Product of Two Metrizable Spaces I am having trouble with a practice exam question:
$$\text{Show that if $X$ and $Y$ are metrizable, then so is $X\times Y$}$$
What I have so far:
Given metric spaces $(X,d_x)$ and $(Y,d_y)$, I know that since $d_x$ and $d_y$ are continuous, then $d_x \times d_y$ is also continuous, so all that I need to prove is that $d_x \times d_y$ defines a metric on $X \times Y$.  The first two properties are trivial, I am just a little confused as to the last property (Triangle Inequality)
So let $(x_1,y_1),(x_2,y_2),(x_3,y_3) \in X \times Y$.  Then
$$
\begin{align}
& d_{X \times Y}((x_1,y_1),(x_3,y_3)) = d(x_1,x_3) \times d(y_1,y_3) \\[4pt]
\le {} & (d(x_1,x_2) + d(x_2,x_3)\times(d(y_1,y_2)+d(y_2,y_3))
\end{align}
$$
By just expanding out the right side, I get 4 terms. Is this what I am suppose to get? Or is my approach wrong?
 A: There are two things to be done: 
a) Define a metric on $X \times Y$ (based on $d_X$ and $d_Y$). The product of the metrics won't work (as then the distance is already $0$ for points like $(x,y)$ and $(x,y')$, to name an easier reason), but the sum or max both work and are convenient choices. So e.g. (my favourite choice for 2 spaces) define 
$$d((x_1, y_1), (x_2, y_2)) = \max(d_X(x_1, x_2), d_Y(y_1, y_2))$$
and check that this indeed gives a metric on $X \times Y$.

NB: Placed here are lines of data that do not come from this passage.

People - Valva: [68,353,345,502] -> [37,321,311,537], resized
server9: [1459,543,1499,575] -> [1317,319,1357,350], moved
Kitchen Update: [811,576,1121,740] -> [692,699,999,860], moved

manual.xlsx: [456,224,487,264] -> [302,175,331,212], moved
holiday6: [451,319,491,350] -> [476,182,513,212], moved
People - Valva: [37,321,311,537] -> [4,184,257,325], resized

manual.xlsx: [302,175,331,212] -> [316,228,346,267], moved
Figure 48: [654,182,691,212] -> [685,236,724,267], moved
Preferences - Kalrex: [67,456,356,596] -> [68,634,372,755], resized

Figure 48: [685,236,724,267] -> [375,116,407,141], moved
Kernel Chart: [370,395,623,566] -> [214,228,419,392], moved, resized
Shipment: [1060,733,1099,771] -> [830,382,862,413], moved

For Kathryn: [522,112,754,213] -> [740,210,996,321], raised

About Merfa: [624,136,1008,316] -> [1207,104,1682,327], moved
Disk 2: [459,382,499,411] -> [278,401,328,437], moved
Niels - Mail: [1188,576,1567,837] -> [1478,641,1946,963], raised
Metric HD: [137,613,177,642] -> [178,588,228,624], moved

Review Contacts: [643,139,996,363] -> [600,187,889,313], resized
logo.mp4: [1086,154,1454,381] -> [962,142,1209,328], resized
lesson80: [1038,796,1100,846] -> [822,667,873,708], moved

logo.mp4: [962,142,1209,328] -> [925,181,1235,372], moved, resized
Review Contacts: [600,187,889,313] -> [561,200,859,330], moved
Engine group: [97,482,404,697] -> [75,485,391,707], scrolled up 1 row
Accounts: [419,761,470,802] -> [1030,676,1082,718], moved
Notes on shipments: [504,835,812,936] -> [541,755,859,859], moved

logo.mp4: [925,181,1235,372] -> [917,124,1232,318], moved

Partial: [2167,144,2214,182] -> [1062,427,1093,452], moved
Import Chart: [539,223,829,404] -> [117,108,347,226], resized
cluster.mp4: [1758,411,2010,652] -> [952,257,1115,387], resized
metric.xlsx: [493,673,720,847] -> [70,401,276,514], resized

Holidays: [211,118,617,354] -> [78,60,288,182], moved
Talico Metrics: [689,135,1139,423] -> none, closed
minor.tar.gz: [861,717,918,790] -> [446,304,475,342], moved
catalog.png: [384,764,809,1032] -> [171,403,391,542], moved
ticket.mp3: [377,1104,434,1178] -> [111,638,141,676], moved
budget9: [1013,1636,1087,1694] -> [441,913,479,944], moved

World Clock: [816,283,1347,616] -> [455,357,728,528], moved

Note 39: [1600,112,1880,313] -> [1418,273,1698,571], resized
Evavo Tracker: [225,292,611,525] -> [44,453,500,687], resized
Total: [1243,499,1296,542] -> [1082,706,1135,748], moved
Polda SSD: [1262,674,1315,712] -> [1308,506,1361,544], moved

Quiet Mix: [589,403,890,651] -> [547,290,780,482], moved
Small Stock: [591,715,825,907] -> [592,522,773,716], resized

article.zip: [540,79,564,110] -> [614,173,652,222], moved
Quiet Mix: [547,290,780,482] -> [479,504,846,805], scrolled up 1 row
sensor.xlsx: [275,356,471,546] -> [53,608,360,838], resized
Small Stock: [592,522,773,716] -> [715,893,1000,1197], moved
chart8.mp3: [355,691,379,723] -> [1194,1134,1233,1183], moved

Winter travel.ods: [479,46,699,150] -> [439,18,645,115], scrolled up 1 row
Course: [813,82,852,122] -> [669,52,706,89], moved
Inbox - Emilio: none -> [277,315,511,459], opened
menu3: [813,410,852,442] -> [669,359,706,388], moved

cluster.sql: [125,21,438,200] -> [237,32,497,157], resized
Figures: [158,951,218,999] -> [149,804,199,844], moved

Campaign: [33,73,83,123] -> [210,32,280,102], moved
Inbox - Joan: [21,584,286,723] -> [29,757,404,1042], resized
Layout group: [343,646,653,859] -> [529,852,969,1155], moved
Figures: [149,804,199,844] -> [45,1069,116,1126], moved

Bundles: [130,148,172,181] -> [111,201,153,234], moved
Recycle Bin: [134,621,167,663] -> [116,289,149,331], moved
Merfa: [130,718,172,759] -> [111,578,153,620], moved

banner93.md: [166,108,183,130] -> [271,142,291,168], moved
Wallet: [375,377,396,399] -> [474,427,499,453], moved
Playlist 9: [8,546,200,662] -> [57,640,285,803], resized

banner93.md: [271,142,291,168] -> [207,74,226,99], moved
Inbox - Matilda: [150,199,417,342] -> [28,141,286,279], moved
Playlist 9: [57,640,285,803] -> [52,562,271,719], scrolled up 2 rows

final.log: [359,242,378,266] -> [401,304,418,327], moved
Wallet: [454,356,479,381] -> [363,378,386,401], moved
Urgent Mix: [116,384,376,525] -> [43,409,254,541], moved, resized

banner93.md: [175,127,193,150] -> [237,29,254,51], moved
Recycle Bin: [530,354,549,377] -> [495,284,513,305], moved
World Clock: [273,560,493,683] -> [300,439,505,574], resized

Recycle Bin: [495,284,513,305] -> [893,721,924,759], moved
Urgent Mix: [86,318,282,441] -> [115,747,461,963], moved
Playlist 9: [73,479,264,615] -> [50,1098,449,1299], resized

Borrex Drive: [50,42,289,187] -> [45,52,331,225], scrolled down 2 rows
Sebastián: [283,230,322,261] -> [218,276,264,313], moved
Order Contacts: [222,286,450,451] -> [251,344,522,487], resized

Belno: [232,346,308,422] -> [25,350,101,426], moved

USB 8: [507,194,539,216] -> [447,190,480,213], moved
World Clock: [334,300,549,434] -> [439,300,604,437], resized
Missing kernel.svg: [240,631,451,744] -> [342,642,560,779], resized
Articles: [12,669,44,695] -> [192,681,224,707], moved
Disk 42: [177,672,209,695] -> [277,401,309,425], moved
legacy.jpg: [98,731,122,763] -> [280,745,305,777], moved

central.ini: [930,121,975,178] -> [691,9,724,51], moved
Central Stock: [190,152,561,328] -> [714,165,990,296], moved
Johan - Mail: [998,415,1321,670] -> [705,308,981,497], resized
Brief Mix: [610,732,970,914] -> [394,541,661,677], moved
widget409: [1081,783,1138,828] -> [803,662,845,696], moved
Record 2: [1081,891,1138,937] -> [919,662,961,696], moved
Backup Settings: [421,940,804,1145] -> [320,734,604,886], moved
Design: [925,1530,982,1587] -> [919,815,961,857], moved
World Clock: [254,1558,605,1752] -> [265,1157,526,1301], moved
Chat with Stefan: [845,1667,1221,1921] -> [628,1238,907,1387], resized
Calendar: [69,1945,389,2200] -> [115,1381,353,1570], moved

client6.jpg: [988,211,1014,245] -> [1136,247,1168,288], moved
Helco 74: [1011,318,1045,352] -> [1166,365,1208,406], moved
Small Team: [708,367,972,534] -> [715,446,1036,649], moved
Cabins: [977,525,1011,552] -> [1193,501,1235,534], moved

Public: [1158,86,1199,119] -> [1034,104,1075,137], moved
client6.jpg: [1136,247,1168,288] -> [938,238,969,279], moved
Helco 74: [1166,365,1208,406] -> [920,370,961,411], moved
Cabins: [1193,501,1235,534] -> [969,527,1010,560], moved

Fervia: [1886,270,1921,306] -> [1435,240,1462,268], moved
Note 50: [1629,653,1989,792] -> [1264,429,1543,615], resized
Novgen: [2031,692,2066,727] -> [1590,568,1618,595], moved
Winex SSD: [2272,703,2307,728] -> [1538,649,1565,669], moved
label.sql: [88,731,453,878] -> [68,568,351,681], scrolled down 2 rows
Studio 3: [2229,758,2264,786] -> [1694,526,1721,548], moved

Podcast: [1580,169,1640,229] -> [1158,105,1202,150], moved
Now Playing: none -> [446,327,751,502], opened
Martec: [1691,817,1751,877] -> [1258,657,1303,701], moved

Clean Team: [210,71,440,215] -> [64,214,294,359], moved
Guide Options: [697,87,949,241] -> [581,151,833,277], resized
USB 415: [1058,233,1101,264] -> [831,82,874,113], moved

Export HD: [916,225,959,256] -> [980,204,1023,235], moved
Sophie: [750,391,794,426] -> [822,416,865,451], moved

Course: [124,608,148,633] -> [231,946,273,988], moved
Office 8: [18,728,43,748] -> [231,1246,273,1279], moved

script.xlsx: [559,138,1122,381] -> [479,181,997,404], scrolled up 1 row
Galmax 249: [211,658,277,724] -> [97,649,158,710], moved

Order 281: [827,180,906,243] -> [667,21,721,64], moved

b) Secondly, and quite importantly, one has to check that the topology of $(X \times Y, d)$ is actually the same as the product topology on $X \times Y$. That will show that the product of $X \times Y$, which by definition/convention will have the product topology, can also be induced by a metric, i.e. is metrisable.
E.g. check that $$B_d((x,y), r) = B_{d_X}(x,r) \times B_{d_Y}(y, r)$$
which shows that open balls under $d$ are indeed open in the product topology of $(X,d_X)$ and $(Y,d_Y)$, so $\mathcal{T}_d \subseteq \mathcal{T}_{\text{prod}}$. The reverse also needs showing: suppose $O$ is product open, and let $(x,y) \in O$. Then there is an open set $U$ in $\mathcal{T}_X$ (topology induced by $d_X$) and an open set $V$ in $\mathcal{T}_Y$, such that 
$(x,y) \in U \times V \subseteq O$. This means that there is some $r_1>0 $ such that $x \in B_{d_X}(x,r_1) \subseteq U$ and some $r_2>0$ such that $y \in B_{d_Y}(y,r_2) \subseteq V$. But then, setting $R  =\min(r_1, r_2)>0$:
$$(x,y) \in B_d((x,y), R) = B_{d_X}(x,R) \times B_{d_Y}(y,R) \subseteq B_{d_X}(x,r_1) \times B_{d_Y}(y,r_2) \subseteq U \times V \subseteq O$$
showing $O \in \mathcal{T}_d$ as required. So the product topology coincides with the topology generated by $d$.
As a final remark: one can show that this extends to countable products of metric spaces as well. This is somewhat more work, and then a sum metric is the most suitable: 
$$d((x_n)_{n \in \mathbb{N}}, (y_n)_{n \in \mathbb{N}}) = \sum_{n \in \mathbb{N}} \frac{1}{2^n}\min(d_{X_n}(x_n, y_n), 1)$$
will then do as a metric on $\prod_n X_n$ that induces the product topology. See this answer for more details.
Also s
A: Usually multiplication will not preserve the triangle inequality. I suggest you try
$$ d_{x\times y}:=\frac{d_x+d_y}{1+d_x+d_y} \tag 1$$
Yes, as comment suggest $d_X+d_Y$ is good enough. But I still recommend you to try to prove $(1)$, which I am sure you will deal with later in your class.
A: You can use $d_X+d_Y$, and you may also use $\max(d_X,d_Y)$. In both cases, showing they are metrics is not hard.